Gerich John E
Department of Medicine, Physiology, and Pharmacology, University of Rochester School of Medicine and Dentistry, Rochester, New York 14642, USA.
Am J Med. 2002 Sep;113(4):308-16. doi: 10.1016/s0002-9343(02)01176-2.
Management of type 1 and type 2 diabetes mellitus with intensive insulin therapy usually includes an intermediate- or long-acting basal component for between-meal and nocturnal glycemic control, together with preprandial bolus injections of a short-acting insulin for control of meal-stimulated increases in serum glucose levels. Although the ideal basal/bolus insulin combination has yet to be found, recent developments may provide safer and more effective options. Two new short-acting semisynthetic analogs--insulin lispro and insulin aspart--can be administered as preprandial bolus injections closer to mealtime than regular human insulin, thereby synchronizing insulin administration and food absorption. In clinical trials, postprandial increases in blood glucose levels were significantly less after treatment with insulin lispro or insulin aspart than with premeal regular insulin. Because of their short duration of action, a slightly greater basal insulin supply may be needed when insulin lispro or insulin aspart is used. Inhalation devices for aerosolized regular human insulin offer another alternative to premeal subcutaneous bolus injections. Inhaled insulin is absorbed more rapidly than subcutaneous regular insulin and may therefore be given closer to mealtime. For basal therapy, insulin glargine, a new long-acting analog, is absorbed more slowly after subcutaneous administration than are conventional neutral protamine Hagedorn (NPH) and ultralente insulin, and has a relatively flat metabolic effect. Clinical trials indicate that insulin glargine is at least as effective as NPH insulin and ultralente insulin, and is associated with a reduced risk of nocturnal hypoglycemia. Other long-acting analogs, such as fatty acid acylated insulins, have been tested in animal models and are being evaluated in clinical studies.

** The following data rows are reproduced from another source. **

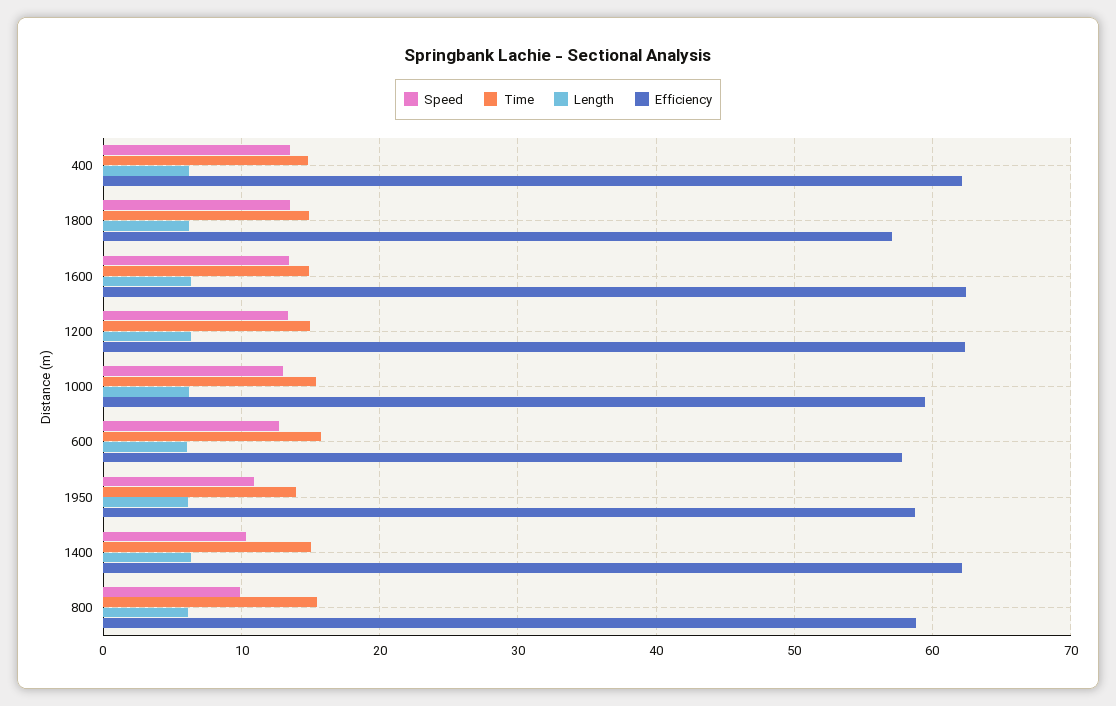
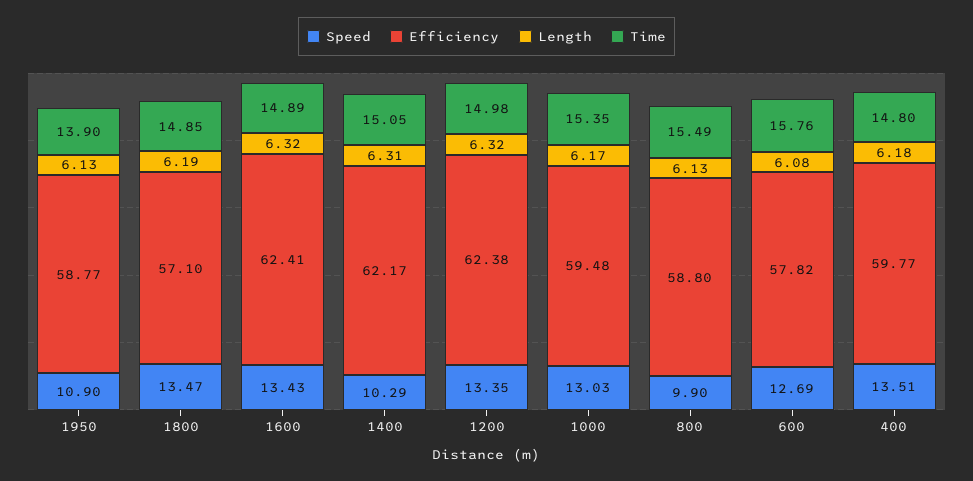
Efficiency, 400: 62 -> 59.77

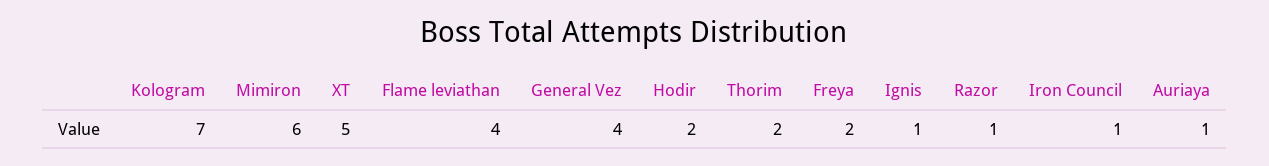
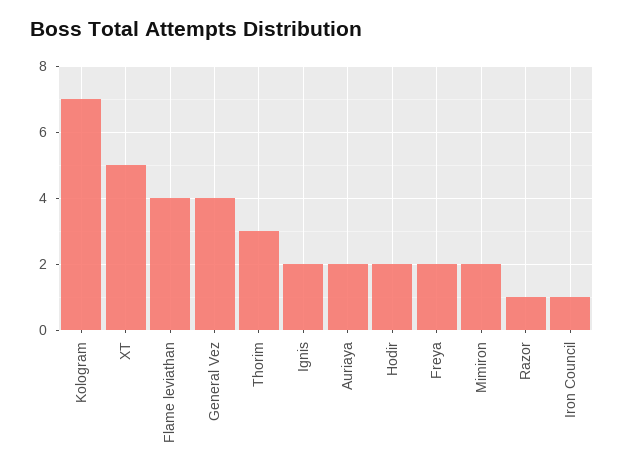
Mimiron: 6 -> 2
Thorim: 2 -> 3
Ignis: 1 -> 2
Auriaya: 1 -> 2

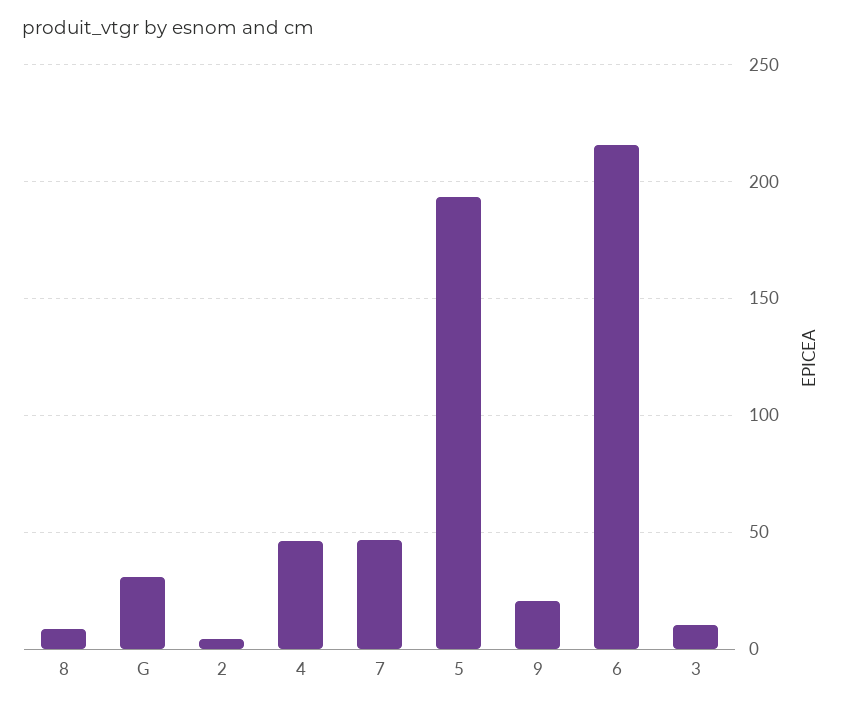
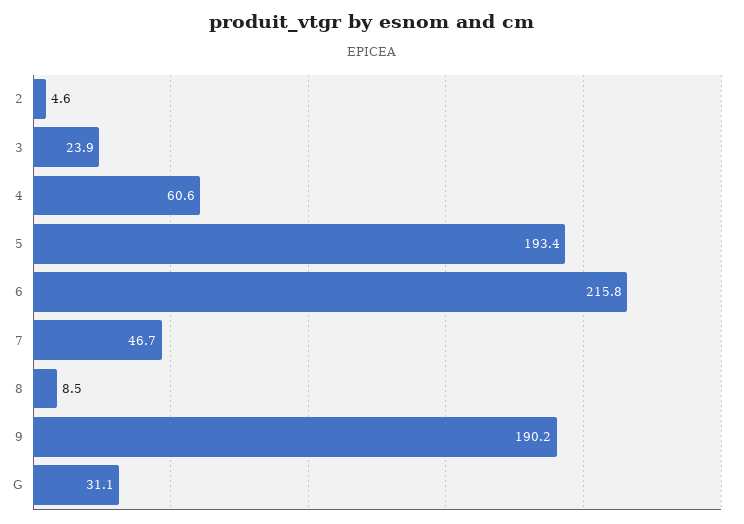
4: 45 -> 60.6
9: 20 -> 190.2
3: 10 -> 23.9

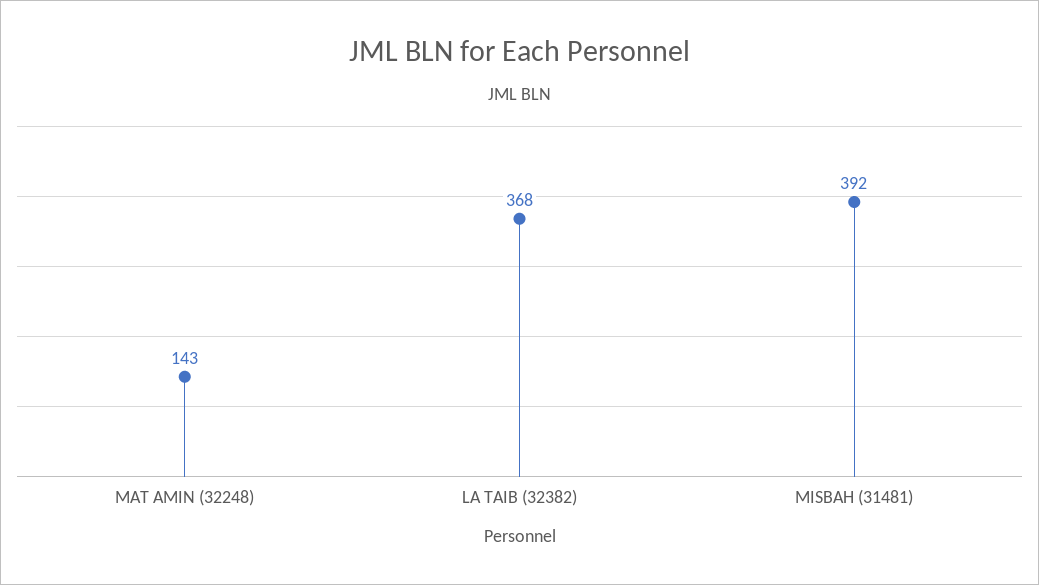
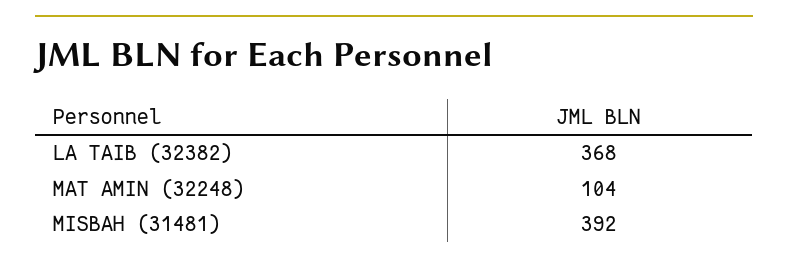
MAT AMIN (32248): 143 -> 104

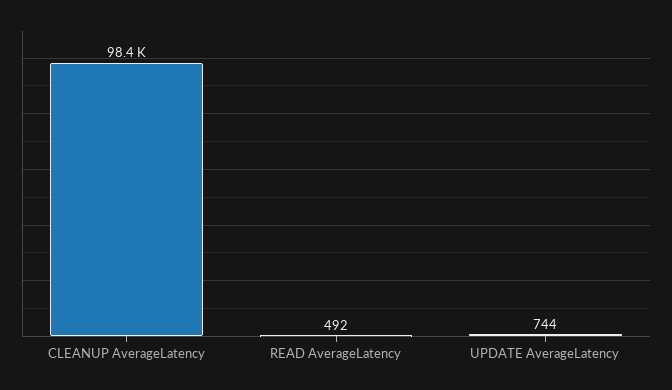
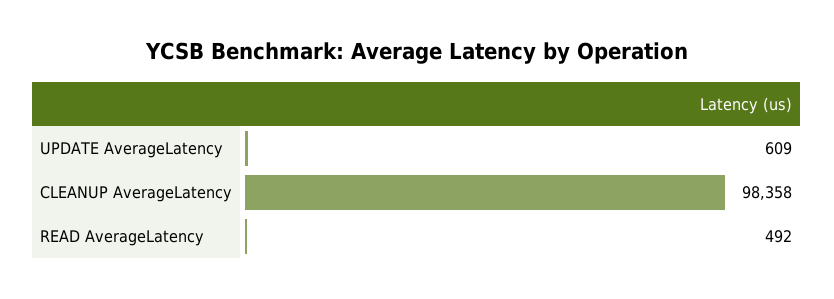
UPDATE AverageLatency: 744 -> 609

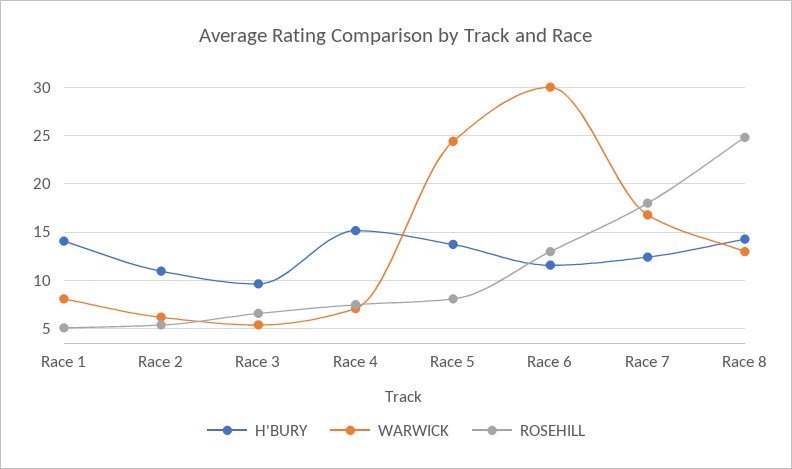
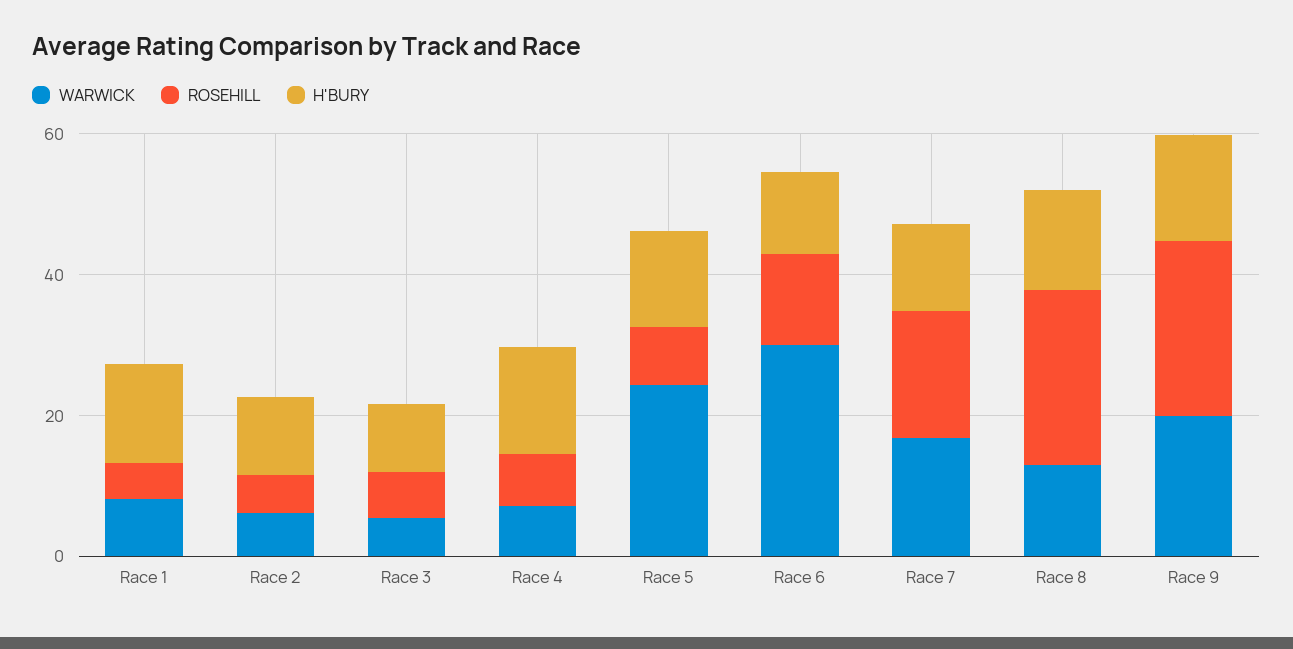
WARWICK, Race 9: none -> 20
ROSEHILL, Race 9: none -> 25
H'BURY, Race 9: none -> 15

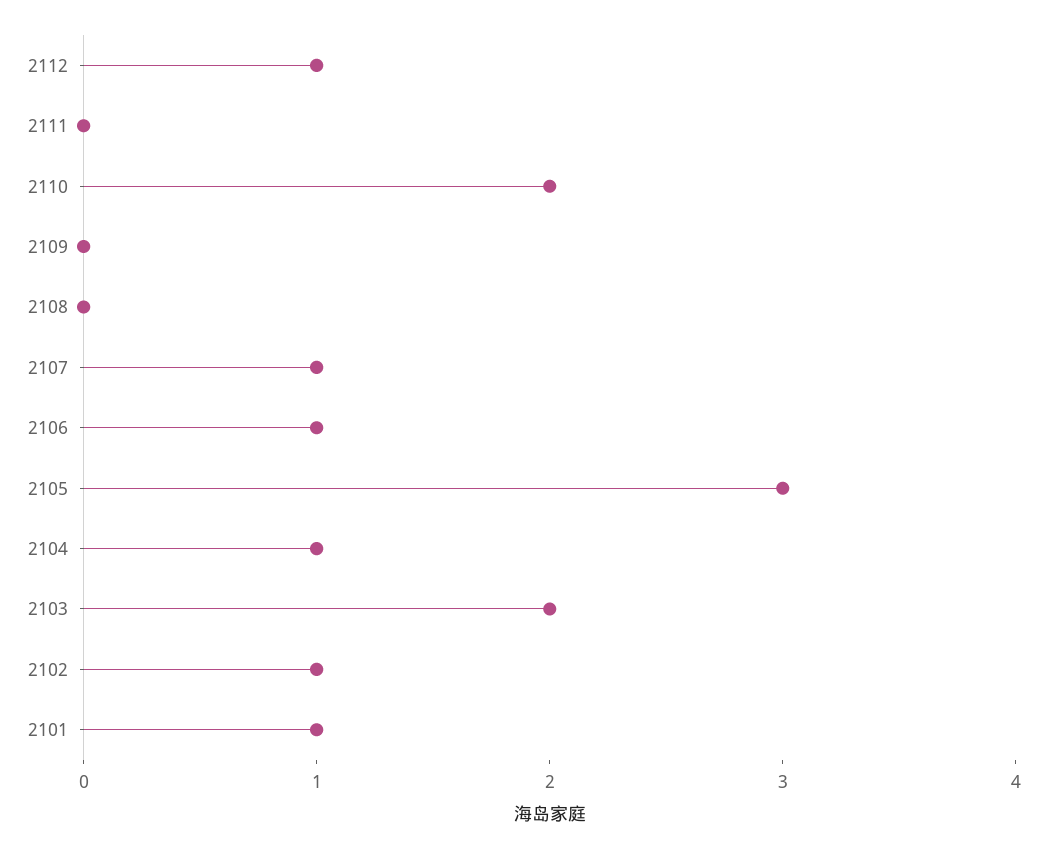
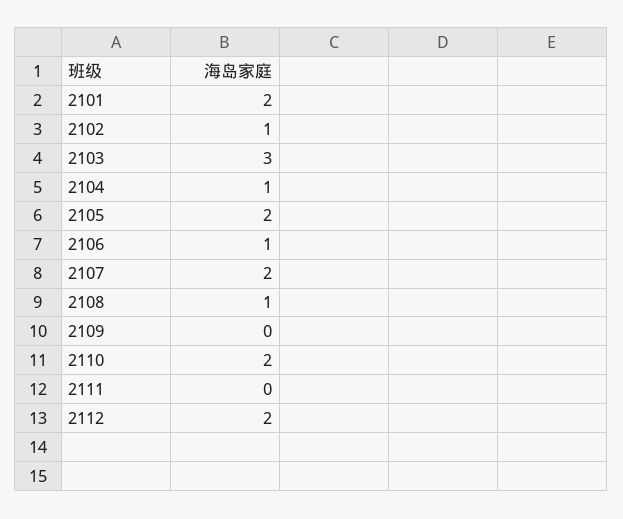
2112: 1 -> 2
2108: 0 -> 1
2107: 1 -> 2
2105: 3 -> 2
2103: 2 -> 3
2101: 1 -> 2

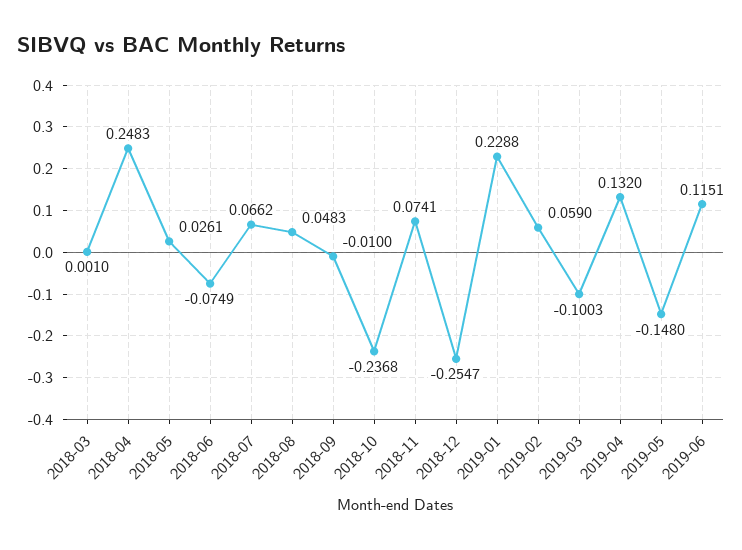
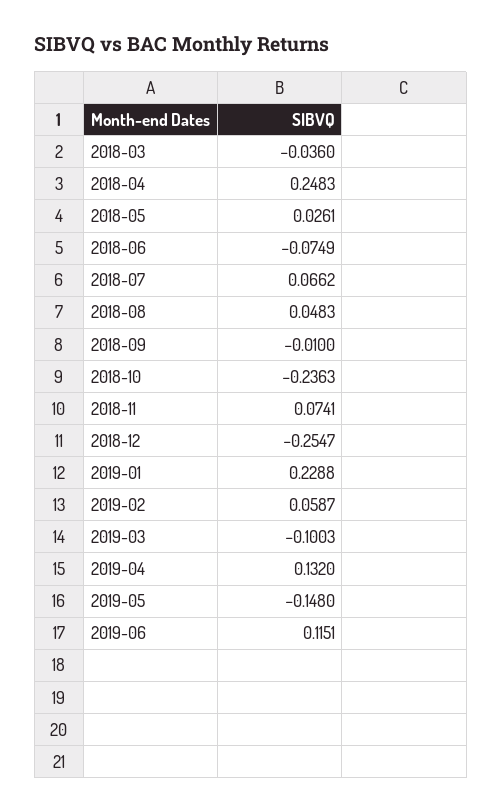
2018-03: 0.001 -> -0.036
2018-10: -0.2368 -> -0.2363
2019-02: 0.059 -> 0.0587

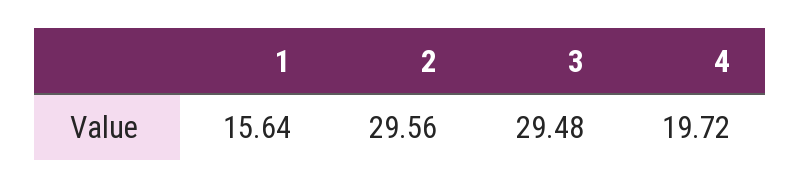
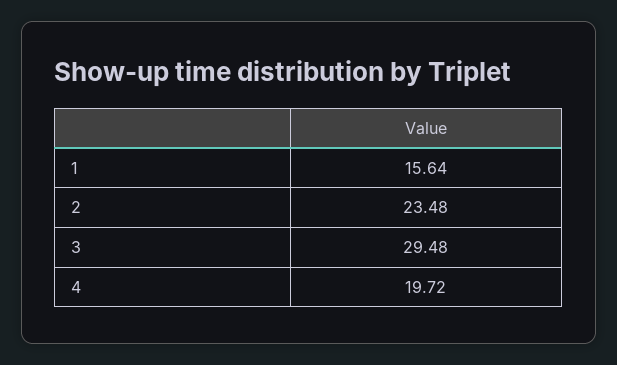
2: 29.56 -> 23.48

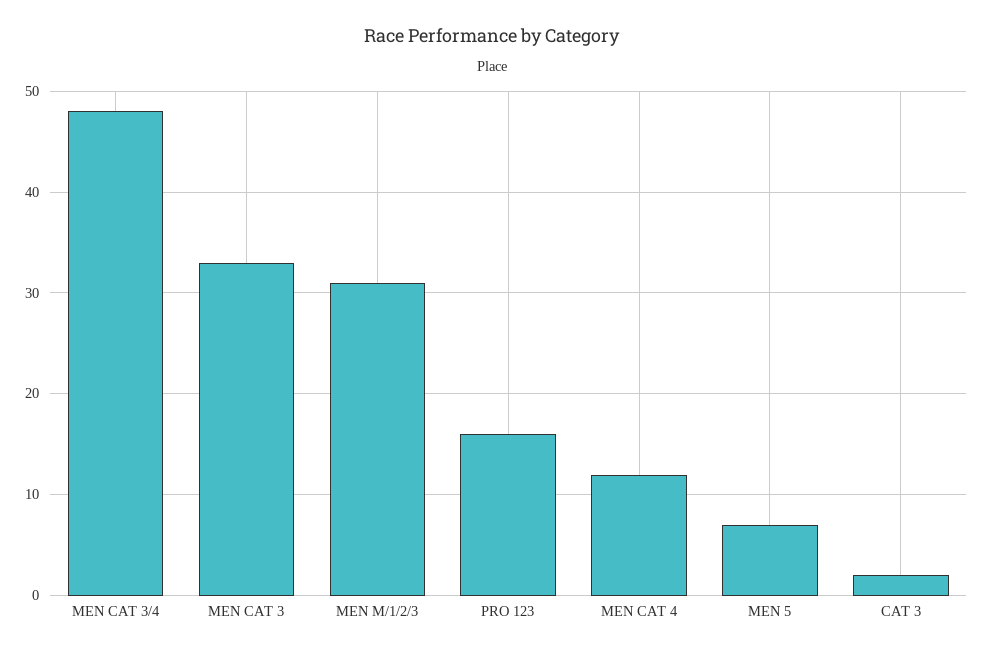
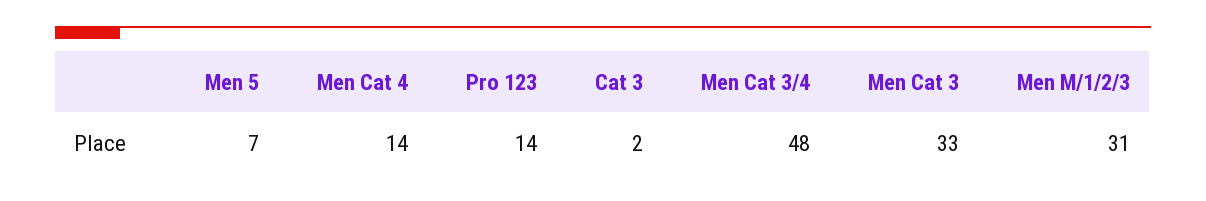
PRO 123: 16 -> 14
MEN CAT 4: 12 -> 14

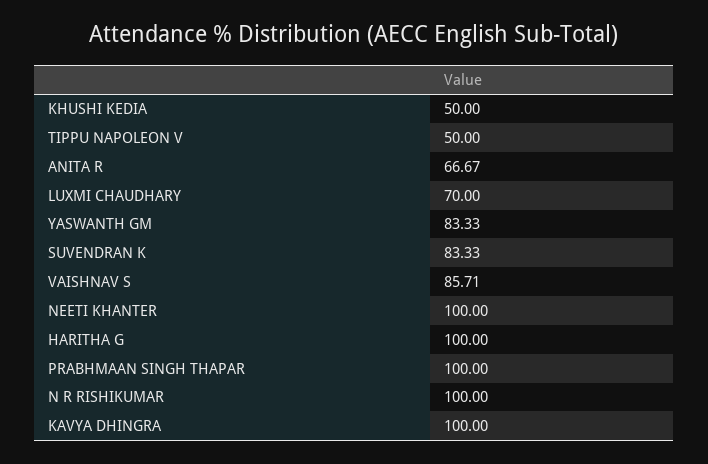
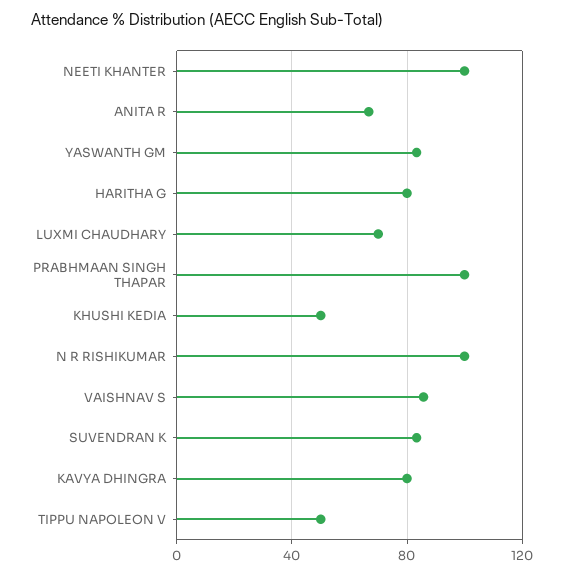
HARITHA G: 100 -> 80
KAVYA DHINGRA: 100 -> 80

强化胰岛素治疗1型和2型糖尿病的管理通常包括使用中效或长效基础胰岛素成分来控制餐间和夜间血糖,同时在餐前推注短效胰岛素以控制进食刺激引起的血糖水平升高。尽管尚未找到理想的基础/餐时胰岛素组合,但最近的进展可能会提供更安全、更有效的选择。两种新型短效半合成类似物——赖脯胰岛素和门冬胰岛素——可在更接近进餐时进行餐前推注,从而使胰岛素给药与食物吸收同步。在临床试验中,使用赖脯胰岛素或门冬胰岛素治疗后餐后血糖水平的升高明显低于餐前使用常规人胰岛素。由于它们作用时间短,使用赖脯胰岛素或门冬胰岛素时可能需要稍微增加基础胰岛素的供应量。雾化吸入常规人胰岛素的吸入装置为餐前皮下推注提供了另一种选择。吸入胰岛素比皮下注射常规胰岛素吸收更快,因此可以在更接近进餐时给药。对于基础治疗,新型长效类似物甘精胰岛素皮下给药后比传统的中性鱼精蛋白锌胰岛素(NPH)和特慢胰岛素吸收更慢,并且具有相对平稳的代谢作用。临床试验表明,甘精胰岛素至少与NPH胰岛素和特慢胰岛素一样有效,并且夜间低血糖风险降低。其他长效类似物,如脂肪酸酰化胰岛素,已在动物模型中进行了测试,并正在进行临床研究评估。